**Assignment**
Copy the rows below with every instance of "必須" replaced by "任意", leaving everything else unchanged.

== Segment start ==

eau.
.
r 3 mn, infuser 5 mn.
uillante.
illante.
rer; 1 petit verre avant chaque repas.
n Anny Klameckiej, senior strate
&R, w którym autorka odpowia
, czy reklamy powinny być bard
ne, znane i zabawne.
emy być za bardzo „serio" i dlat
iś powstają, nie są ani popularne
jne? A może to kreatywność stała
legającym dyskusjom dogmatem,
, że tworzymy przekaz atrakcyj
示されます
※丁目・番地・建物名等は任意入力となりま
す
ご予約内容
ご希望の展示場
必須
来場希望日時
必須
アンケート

== Segment end ==

**Written answer**
eau.
.
r 3 mn, infuser 5 mn.
uillante.
illante.
rer; 1 petit verre avant chaque repas.
n Anny Klameckiej, senior strate
&R, w którym autorka odpowia
, czy reklamy powinny być bard
ne, znane i zabawne.
emy być za bardzo „serio" i dlat
iś powstają, nie są ani popularne
jne? A może to kreatywność stała
legającym dyskusjom dogmatem,
, że tworzymy przekaz atrakcyj
示されます
※丁目・番地・建物名等は任意入力となりま
す
ご予約内容
ご希望の展示場
任意
来場希望日時
任意
アンケート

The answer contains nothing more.